Two years ago Ashgar Farhadi gifted the world with a dazzling movie titled A Separation. Winning every award in sight, it announced the filmmaker to an audience he didn’t previously have, like myself. So when it was announced that the director would have his follow up film The Past at AFI I rushed out to have the opportunity to see the flick. While the movie doesn’t reach the operatic heights of his prior film, The Past is still a solid movie.
The Past is a movie about so much, but I’ll try to summarize it for you here. Ahmad (Ali Mossaffa), an Iranian man, travels back to Paris after four years away to finalize the divorce proceedings with his wife Marie (Berenice Bejo). When he arrives, he find things to be a bit more unstable than he probably expected with the addition of the new relationship Marie has developed with Samir (Tahar Rahim), a Arab man who has a temperamental son Fouad (Elyes Aguis) and a wife who is in a coma. If that wasn’t enough, Marie’s eldest daughter is openly rebelling because of her disdain for the new man in her mother’s life. It is from there that the relationships begin to twist and secrets begin to pour out that threaten the fabric of everyone’s lives.
One thing Farhadi manages to do well in this film is that he plays in the margins of the human experience. Relationship dramas often tread familiar territory, but he manages to put his stamp on the genre with his smart screenplay and deft visual eye. The opening sequence at the airport where neither Ahmad or Marie can hear each other explains so much of what we’ll deal with later in the film. As the movie went on Farhadi found interesting ways to block the action to maximize the words he wrote and the actors performances. I mean the movie gets really messy, in a good way, as the close confines begin to really affect the character and Farhadi stages it for maximum hurt without judging.
The script, while managing to create some engaging plots, becomes a bit too reliant on twists near the end and gets bogged down by its many interesting elements that if feels 15 minutes longer than it is. The messiness that so suits the film early on turns problematic once Samir’s wife and the reasons behind her coma get explored.
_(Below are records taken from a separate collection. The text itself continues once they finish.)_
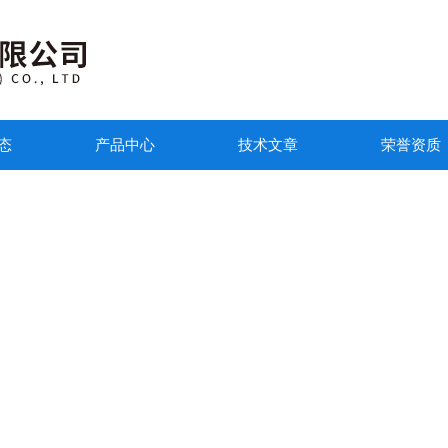
态
产品中心
技术文章
荣誉资质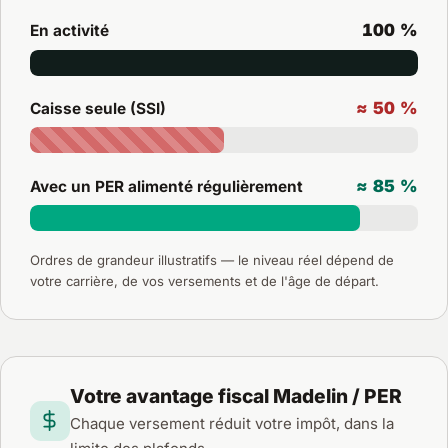
100 %
En activité
≈ 50 %
Caisse seule (SSI)
≈ 85 %
Avec un PER alimenté régulièrement
Ordres de grandeur illustratifs — le niveau réel dépend de
votre carrière, de vos versements et de l'âge de départ.
Votre avantage fiscal Madelin / PER
Chaque versement réduit votre impôt, dans la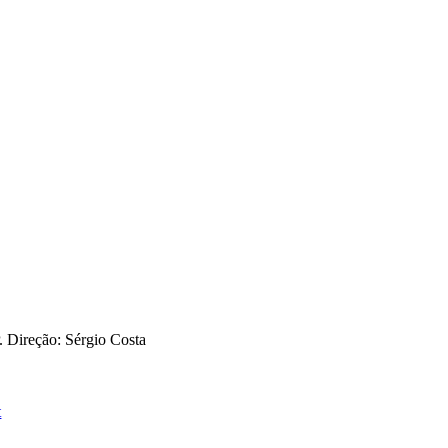
 Direção: Sérgio Costa
t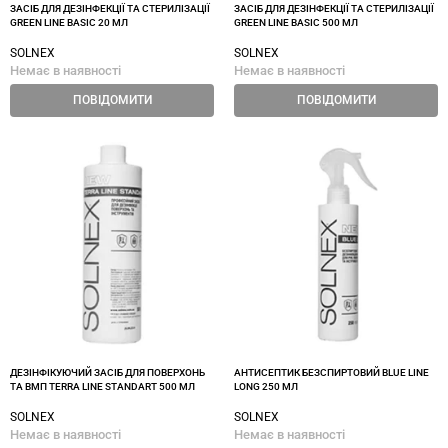
ЗАСІБ ДЛЯ ДЕЗІНФЕКЦІЇ ТА СТЕРИЛІЗАЦІЇ
ЗАСІБ ДЛЯ ДЕЗІНФЕКЦІЇ ТА СТЕРИЛІЗАЦІЇ
GREEN LINE BASIC 20 МЛ
GREEN LINE BASIC 500 МЛ
SOLNEX
SOLNEX
Немає в наявності
Немає в наявності
ПОВІДОМИТИ
ПОВІДОМИТИ
ДЕЗІНФІКУЮЧИЙ ЗАСІБ ДЛЯ ПОВЕРХОНЬ
АНТИСЕПТИК БЕЗСПИРТОВИЙ BLUE LINE
ТА ВМП TERRA LINE STANDART 500 МЛ
LONG 250 МЛ
SOLNEX
SOLNEX
Немає в наявності
Немає в наявності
Farhadi yet again manages to pull just what he needs from his actors. And what he seems to need is dynamically amazing performances. Berenice Bejo, Oscar nominated for her role in The Artist, is inhabiting a much less glamorous role here and tears into it with relish. Her Marie is a woman trying to have her cake and eat it too, without being overt about it. The more the events weighed on the character the more I began to appreciate just how layered she made Marie. Standing up to her is Ali Mossaffa who does more with silence than most performs do with dialogue. He’s playing the moral compass in the film, despite what one would expect, and manages to be both above the fray and willing to play in the mess. Tahar Rahim is solid as Samir, but I felt that Farhadi should have let him go a bit further with his coiled intensity and lash out a bit more.
The star of this movie however is Pauline Burlet, who plays the reblious daughter Lucie. Being a dead ringer for Marion Cotillard, the young actress manages to conjure up petulance without being annoying and manages to convey a sense of shattered innocence that doesn’t ring untrue. The more she gets involved in the story the better the movie becomes.
All in all, The Past is a solid, if slightly problematic movie that manages to entertain for the full running time.